*** Extracted entries ***

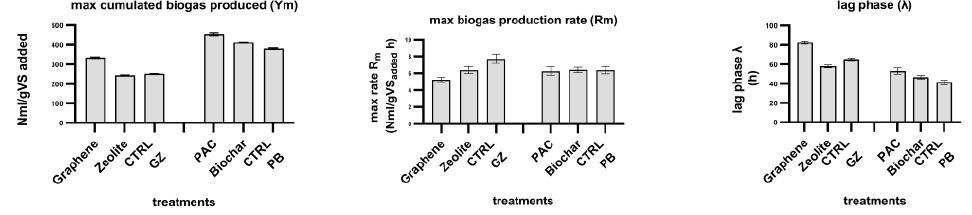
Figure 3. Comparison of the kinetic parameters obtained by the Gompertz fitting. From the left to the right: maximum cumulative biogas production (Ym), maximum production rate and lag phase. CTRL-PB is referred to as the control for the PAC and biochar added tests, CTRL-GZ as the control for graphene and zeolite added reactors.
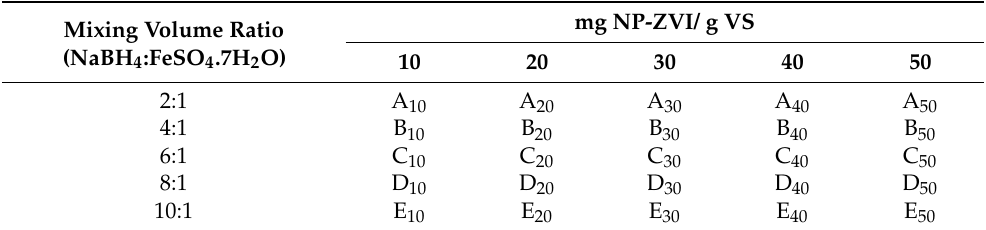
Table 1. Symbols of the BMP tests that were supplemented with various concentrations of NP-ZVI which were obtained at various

***
*** Extracted entries ***

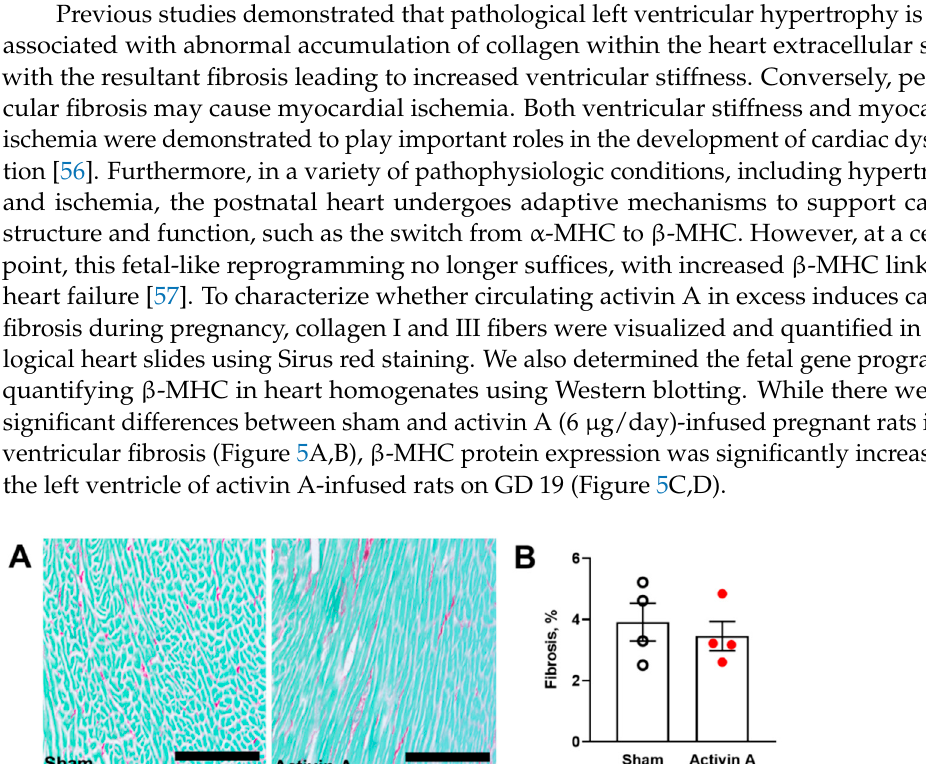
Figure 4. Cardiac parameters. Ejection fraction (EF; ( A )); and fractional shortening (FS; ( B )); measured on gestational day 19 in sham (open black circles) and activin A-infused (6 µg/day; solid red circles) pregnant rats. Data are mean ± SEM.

***

Every line above that holds the word "obtained" should be copied out.

- **The answer**
Figure 3. Comparison of the kinetic parameters obtained by the Gompertz fitting. From the left to the right: maximum cumulative biogas production (Ym), maximum production rate and lag phase. CTRL-PB is referred to as the control for the PAC and biochar added tests, CTRL-GZ as the control for graphene and zeolite added reactors.
Table 1. Symbols of the BMP tests that were supplemented with various concentrations of NP-ZVI which were obtained at various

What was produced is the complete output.